Black Health
Policy

Dr. Camara Phyllis Jones gave US public health the Levels of Racism framework. It is the lens running underneath most of our reporting.

6 min read
Dr. Camara Phyllis Jones, physician, epidemiologist, and past president of the American Public Health Association.
Dr. Camara Phyllis Jones, physician, epidemiologist, and past president of the American Public Health Association. Photo: AaronShirley / Wikimedia Commons / CC BY-SA 4.0
In 2000, Dr. Camara Phyllis Jones published Levels of Racism: A Theoretic Framework and a Gardener's Tale in the American Journal of Public Health. The framework distinguishes institutional, personally mediated, and internalized racism, each with a distinct intervention pathway. It is the most-cited piece of public-health-equity scholarship of the last twenty-five years, and it sits underneath most of the disparity numbers we cite on this site.

In 2000, Dr. Camara Phyllis Jones published a paper in the American Journal of Public Health that gave US public-health researchers and clinicians a vocabulary they did not previously have. The paper is called Levels of Racism: A Theoretic Framework and a Gardener's Tale, and it sits at PMID 10936998. It is short, plain, and the most-cited piece of public-health-equity scholarship of the last twenty-five years. If you have read anything in the racial-disparity literature in the last decade, the framework Jones laid out is probably underneath it, even when she is not cited by name.

- [EXTRACTED MATERIAL]:
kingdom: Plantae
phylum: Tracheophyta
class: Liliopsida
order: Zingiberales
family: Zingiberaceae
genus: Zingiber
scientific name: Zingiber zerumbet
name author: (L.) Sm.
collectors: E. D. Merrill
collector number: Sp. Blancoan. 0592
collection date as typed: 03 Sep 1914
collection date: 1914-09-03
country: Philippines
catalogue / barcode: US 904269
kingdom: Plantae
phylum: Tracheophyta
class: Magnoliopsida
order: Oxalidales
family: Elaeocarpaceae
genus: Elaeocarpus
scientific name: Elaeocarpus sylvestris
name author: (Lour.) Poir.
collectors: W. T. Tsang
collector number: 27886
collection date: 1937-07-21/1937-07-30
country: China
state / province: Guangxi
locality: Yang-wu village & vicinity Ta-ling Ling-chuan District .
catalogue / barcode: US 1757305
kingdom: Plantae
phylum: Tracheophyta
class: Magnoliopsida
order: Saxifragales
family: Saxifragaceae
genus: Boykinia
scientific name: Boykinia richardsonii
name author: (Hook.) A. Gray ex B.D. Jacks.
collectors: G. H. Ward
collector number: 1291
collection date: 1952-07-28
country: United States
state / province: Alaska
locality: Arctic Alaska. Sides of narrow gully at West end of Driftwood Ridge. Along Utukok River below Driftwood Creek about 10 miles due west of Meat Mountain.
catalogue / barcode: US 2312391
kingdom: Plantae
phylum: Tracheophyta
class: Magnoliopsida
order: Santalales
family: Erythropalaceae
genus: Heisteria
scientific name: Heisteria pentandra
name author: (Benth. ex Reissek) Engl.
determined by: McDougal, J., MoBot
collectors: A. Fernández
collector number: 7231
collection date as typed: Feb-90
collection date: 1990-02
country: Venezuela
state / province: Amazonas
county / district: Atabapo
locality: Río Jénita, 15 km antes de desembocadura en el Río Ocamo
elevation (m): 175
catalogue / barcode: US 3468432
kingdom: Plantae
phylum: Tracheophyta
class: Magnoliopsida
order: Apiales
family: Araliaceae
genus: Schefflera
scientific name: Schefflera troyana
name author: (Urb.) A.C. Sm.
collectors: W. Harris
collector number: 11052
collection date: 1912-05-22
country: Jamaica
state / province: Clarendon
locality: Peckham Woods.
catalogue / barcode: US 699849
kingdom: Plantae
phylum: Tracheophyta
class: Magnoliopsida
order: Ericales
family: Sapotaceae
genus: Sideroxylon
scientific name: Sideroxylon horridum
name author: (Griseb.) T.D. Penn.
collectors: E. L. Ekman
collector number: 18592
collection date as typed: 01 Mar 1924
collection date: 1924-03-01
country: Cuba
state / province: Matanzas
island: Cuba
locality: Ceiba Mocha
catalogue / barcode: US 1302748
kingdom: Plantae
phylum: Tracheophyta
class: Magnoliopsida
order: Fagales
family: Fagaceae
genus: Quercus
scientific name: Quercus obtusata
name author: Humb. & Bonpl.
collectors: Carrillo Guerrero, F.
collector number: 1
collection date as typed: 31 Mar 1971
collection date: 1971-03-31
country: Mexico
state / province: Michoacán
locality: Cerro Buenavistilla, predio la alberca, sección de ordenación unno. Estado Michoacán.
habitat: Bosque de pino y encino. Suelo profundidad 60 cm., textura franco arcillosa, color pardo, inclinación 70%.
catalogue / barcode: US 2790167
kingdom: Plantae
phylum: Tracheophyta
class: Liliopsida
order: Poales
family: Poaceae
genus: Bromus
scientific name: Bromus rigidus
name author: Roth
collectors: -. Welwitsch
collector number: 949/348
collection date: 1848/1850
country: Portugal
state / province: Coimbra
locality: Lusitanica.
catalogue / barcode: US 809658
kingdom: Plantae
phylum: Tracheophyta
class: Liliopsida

- [EXERCISE DESCRIPTION]: Copy out the article on Dr. Camara Phyllis Jones and the Levels of Racism framework word for word, from start to finish.

- [EXERCISE ANSWER]:
Black Health
Policy

Dr. Camara Phyllis Jones gave US public health the Levels of Racism framework. It is the lens running underneath most of our reporting.

6 min read
Dr. Camara Phyllis Jones, physician, epidemiologist, and past president of the American Public Health Association.
Dr. Camara Phyllis Jones, physician, epidemiologist, and past president of the American Public Health Association. Photo: AaronShirley / Wikimedia Commons / CC BY-SA 4.0
In 2000, Dr. Camara Phyllis Jones published Levels of Racism: A Theoretic Framework and a Gardener's Tale in the American Journal of Public Health. The framework distinguishes institutional, personally mediated, and internalized racism, each with a distinct intervention pathway. It is the most-cited piece of public-health-equity scholarship of the last twenty-five years, and it sits underneath most of the disparity numbers we cite on this site.

In 2000, Dr. Camara Phyllis Jones published a paper in the American Journal of Public Health that gave US public-health researchers and clinicians a vocabulary they did not previously have. The paper is called Levels of Racism: A Theoretic Framework and a Gardener's Tale, and it sits at PMID 10936998. It is short, plain, and the most-cited piece of public-health-equity scholarship of the last twenty-five years. If you have read anything in the racial-disparity literature in the last decade, the framework Jones laid out is probably underneath it, even when she is not cited by name.